■ WHAT YOU NEED TO DO:
Begin at the line with "neck: (514, 331)" and write out every line after it, exactly, through the last line below, adding nothing.

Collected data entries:
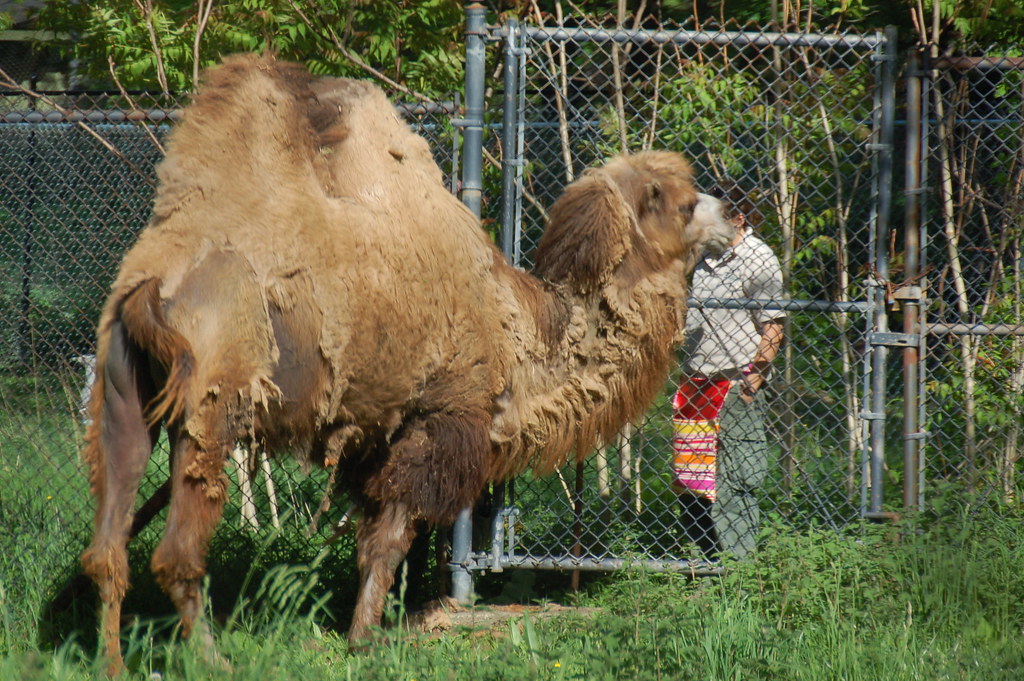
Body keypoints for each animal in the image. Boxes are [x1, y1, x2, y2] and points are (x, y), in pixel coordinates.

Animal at [80, 54, 736, 673]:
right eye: (683, 204)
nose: (730, 213)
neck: (514, 331)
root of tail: (152, 288)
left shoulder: (374, 434)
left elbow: (380, 539)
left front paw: (375, 626)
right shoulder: (436, 420)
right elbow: (389, 541)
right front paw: (366, 639)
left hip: (121, 399)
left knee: (107, 547)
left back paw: (111, 663)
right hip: (213, 409)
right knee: (176, 554)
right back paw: (213, 660)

■ OUTPUT OF THE TASK:
neck: (514, 331)
root of tail: (152, 288)
left shoulder: (374, 434)
left elbow: (380, 539)
left front paw: (375, 626)
right shoulder: (436, 420)
right elbow: (389, 541)
right front paw: (366, 639)
left hip: (121, 399)
left knee: (107, 547)
left back paw: (111, 663)
right hip: (213, 409)
right knee: (176, 554)
right back paw: (213, 660)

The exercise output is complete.